Provided material:
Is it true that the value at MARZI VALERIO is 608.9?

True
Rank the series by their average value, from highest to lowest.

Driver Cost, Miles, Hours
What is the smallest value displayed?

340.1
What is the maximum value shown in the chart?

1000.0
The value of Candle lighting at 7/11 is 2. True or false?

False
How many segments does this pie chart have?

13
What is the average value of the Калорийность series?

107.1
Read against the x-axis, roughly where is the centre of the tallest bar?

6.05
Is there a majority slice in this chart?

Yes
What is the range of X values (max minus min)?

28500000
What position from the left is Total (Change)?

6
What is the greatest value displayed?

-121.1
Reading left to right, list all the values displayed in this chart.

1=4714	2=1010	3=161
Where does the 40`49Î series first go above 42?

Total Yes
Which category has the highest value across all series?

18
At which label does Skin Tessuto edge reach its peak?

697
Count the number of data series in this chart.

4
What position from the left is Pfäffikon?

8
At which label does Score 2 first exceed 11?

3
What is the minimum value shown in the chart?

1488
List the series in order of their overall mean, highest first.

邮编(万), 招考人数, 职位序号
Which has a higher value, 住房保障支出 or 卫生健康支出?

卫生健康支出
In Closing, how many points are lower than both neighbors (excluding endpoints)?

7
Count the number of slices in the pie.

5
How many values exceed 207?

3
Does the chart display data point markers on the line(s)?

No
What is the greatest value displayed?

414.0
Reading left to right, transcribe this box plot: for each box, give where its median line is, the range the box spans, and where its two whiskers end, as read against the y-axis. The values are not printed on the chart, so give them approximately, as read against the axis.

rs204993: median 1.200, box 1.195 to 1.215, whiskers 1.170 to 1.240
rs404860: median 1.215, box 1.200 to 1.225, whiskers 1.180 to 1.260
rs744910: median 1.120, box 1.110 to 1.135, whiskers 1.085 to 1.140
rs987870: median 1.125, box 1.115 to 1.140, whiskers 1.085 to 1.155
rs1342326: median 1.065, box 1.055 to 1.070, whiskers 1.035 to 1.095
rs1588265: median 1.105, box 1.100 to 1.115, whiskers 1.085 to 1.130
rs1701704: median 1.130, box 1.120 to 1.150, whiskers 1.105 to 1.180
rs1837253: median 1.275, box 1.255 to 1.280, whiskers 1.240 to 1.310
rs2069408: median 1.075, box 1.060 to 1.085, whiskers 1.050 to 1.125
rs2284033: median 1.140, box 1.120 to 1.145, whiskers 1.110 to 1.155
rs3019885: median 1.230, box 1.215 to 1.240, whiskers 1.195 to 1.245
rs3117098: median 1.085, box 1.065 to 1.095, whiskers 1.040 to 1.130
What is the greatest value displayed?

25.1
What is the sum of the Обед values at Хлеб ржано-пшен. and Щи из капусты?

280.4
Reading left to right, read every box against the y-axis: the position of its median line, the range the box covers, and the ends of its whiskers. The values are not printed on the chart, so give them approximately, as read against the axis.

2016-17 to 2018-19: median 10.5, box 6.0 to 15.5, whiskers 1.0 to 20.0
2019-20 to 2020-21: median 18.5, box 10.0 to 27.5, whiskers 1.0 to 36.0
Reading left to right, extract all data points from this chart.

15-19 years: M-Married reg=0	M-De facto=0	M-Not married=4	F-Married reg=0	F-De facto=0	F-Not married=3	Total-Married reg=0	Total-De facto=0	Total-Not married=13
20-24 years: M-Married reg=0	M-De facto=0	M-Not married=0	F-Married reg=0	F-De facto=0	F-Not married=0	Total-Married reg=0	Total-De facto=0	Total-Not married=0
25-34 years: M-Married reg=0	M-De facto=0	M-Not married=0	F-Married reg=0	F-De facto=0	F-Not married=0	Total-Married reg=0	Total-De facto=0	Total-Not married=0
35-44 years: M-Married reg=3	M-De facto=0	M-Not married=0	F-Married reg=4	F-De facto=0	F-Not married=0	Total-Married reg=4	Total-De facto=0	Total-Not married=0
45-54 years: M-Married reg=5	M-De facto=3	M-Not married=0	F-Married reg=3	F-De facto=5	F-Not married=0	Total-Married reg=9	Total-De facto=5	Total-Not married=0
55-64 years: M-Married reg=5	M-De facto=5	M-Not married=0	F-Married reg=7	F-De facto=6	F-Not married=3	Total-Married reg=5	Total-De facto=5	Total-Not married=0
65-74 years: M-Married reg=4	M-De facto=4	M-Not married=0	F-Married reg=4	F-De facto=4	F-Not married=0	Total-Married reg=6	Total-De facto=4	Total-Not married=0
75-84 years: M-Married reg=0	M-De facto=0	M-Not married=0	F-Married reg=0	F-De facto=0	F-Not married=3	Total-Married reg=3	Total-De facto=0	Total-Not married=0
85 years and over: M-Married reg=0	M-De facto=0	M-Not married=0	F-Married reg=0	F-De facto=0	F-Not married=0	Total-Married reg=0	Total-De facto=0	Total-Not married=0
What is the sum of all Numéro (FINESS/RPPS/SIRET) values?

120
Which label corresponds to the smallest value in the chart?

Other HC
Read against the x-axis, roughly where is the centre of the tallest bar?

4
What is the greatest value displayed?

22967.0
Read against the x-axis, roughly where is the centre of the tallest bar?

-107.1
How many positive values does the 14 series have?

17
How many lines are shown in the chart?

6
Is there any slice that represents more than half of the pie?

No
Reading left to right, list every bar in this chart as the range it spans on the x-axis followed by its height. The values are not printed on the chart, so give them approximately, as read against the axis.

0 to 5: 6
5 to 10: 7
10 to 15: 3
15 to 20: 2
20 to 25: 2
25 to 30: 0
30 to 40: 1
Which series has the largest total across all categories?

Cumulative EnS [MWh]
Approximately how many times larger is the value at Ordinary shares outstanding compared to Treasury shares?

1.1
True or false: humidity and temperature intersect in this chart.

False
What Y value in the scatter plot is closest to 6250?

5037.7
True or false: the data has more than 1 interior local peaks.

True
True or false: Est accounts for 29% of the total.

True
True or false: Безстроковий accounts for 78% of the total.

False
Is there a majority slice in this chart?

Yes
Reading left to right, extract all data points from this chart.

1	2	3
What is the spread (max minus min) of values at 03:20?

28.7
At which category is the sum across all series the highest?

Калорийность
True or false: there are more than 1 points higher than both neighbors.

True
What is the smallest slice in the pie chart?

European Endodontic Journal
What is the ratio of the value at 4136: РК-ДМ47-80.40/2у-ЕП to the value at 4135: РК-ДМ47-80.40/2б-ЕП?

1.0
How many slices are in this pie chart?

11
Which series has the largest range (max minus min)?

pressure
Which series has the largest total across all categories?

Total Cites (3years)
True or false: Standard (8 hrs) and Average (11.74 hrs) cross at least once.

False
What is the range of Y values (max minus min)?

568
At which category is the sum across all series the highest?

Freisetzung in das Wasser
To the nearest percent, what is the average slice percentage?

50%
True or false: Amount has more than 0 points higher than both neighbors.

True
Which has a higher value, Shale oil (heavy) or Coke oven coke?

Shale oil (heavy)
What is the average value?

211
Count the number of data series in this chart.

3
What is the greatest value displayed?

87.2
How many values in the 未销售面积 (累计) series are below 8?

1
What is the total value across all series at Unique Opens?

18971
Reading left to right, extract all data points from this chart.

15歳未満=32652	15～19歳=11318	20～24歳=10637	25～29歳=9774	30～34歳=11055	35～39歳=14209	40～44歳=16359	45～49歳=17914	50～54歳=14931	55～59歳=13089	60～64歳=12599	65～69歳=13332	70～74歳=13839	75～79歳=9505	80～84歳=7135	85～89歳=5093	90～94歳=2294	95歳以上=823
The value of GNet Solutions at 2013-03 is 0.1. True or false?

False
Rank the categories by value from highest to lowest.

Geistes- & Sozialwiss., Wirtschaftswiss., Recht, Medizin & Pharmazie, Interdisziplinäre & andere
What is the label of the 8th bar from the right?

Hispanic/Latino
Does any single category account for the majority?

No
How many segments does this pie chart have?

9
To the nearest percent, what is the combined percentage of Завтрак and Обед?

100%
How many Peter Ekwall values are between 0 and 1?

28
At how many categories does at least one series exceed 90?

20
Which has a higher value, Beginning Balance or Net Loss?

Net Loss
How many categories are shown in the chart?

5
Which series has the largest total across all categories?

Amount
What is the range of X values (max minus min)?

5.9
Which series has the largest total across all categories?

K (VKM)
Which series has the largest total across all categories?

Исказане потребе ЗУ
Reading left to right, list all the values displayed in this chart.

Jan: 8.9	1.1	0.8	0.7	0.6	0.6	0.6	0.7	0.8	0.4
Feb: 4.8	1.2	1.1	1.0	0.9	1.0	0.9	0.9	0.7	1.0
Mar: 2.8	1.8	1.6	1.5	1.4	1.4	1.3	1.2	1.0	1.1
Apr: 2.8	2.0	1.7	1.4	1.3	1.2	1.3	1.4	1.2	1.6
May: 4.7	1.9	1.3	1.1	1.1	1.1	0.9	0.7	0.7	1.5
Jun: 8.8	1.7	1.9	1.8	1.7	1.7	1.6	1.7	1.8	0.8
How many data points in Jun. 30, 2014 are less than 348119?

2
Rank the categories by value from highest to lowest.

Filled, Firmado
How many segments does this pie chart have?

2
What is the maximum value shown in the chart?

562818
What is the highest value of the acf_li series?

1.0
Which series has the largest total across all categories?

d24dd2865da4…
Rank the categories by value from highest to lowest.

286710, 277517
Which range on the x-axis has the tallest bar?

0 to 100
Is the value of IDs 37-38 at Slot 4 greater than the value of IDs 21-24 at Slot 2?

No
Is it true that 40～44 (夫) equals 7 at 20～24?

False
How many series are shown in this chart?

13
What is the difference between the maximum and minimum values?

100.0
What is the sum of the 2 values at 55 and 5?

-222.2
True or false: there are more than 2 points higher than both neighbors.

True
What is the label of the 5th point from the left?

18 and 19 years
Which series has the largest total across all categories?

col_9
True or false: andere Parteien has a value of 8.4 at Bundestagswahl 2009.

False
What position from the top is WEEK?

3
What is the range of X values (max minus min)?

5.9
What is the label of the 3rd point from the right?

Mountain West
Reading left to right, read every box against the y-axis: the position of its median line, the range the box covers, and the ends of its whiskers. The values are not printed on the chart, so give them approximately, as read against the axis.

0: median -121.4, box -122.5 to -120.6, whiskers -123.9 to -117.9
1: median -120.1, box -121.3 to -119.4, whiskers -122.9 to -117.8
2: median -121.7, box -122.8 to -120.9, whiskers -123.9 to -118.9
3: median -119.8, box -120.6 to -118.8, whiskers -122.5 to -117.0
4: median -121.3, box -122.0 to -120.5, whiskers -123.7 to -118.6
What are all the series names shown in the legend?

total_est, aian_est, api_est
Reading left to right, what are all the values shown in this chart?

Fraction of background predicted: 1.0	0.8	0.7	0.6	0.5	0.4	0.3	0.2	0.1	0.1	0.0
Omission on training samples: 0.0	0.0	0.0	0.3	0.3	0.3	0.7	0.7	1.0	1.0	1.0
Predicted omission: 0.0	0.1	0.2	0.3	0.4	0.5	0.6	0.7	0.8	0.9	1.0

Exercise instructions: Extract every line of the records above that contains the word "between", copying each one in full.

Your solution:
How many Peter Ekwall values are between 0 and 1?
What is the difference between the maximum and minimum values?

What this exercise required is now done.